:: Data listing
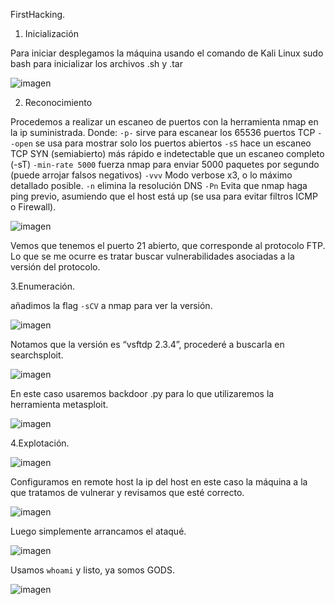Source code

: FirstHacking.

1.	Inicialización 

Para iniciar desplegamos la máquina usando el comando de Kali Linux sudo bash para inicializar los archivos .sh y .tar

![imagen](https://github.com/user-attachments/assets/af4e5dff-c267-4020-8438-f9ac1873f6ca)

2.	Reconocimiento 

Procedemos a realizar un escaneo de puertos con la herramienta nmap en la ip suministrada. Donde:
`-p-` sirve para escanear los 65536 puertos TCP 
`--open` se usa para mostrar solo los puertos abiertos
`-sS` hace un escaneo TCP SYN (semiabierto) más rápido e indetectable que un escaneo completo (-sT)
`-min-rate 5000` fuerza nmap para enviar 5000 paquetes por segundo (puede arrojar falsos negativos)
`-vvv` Modo verbose x3, o lo máximo detallado posible.
`-n` elimina la resolución DNS
`-Pn` Evita que nmap haga ping previo, asumiendo que el host está up (se usa para evitar filtros ICMP o Firewall).

![imagen](https://github.com/user-attachments/assets/6f80c4b1-6227-45cd-9b7b-1f0819d23ccc)

Vemos que tenemos el puerto 21 abierto, que corresponde al protocolo FTP.
Lo que se me ocurre es tratar buscar vulnerabilidades asociadas a la versión del protocolo.

3.Enumeración. 

añadimos la flag `-sCV`  a nmap para ver la versión.

![imagen](https://github.com/user-attachments/assets/095aef81-56e9-4bbf-99d0-1c33060e14ac)

Notamos que la versión es “vsftdp 2.3.4”, procederé a buscarla en searchsploit.

![imagen](https://github.com/user-attachments/assets/d7fc2481-981e-45a6-a37e-882ee8d721f5)

En este caso usaremos backdoor .py  para lo que utilizaremos la herramienta metasploit.

![imagen](https://github.com/user-attachments/assets/53ecb9b8-2d84-4a1a-86ee-231a837f6a7a)
 
4.Explotación.

![imagen](https://github.com/user-attachments/assets/5fd587ba-ed94-4368-ad9c-ffccce9dfb49)

Configuramos en remote host la ip del host en este caso la máquina a la que tratamos de vulnerar y revisamos que esté correcto.

![imagen](https://github.com/user-attachments/assets/450341cf-1886-464f-b6e0-c20e5b1966d6)
 
Luego simplemente arrancamos el ataqué. 

![imagen](https://github.com/user-attachments/assets/b7dfc312-d638-47e8-b050-564b4fbc53de)

Usamos `whoami` y listo, ya somos GODS. 

![imagen](https://github.com/user-attachments/assets/29a95a70-b684-43e4-80cb-d31314df3ae3)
::::
_Work instructions_
Output must match the lines from the start of the records above through the line that contains "Procedemos a realizar", exactly and with every picture removed.

_Reply to the task_
Source code

: FirstHacking.

1.	Inicialización 

Para iniciar desplegamos la máquina usando el comando de Kali Linux sudo bash para inicializar los archivos .sh y .tar

![imagen](https://github.com/user-attachments/assets/af4e5dff-c267-4020-8438-f9ac1873f6ca)

2.	Reconocimiento 

Procedemos a realizar un escaneo de puertos con la herramienta nmap en la ip suministrada. Donde:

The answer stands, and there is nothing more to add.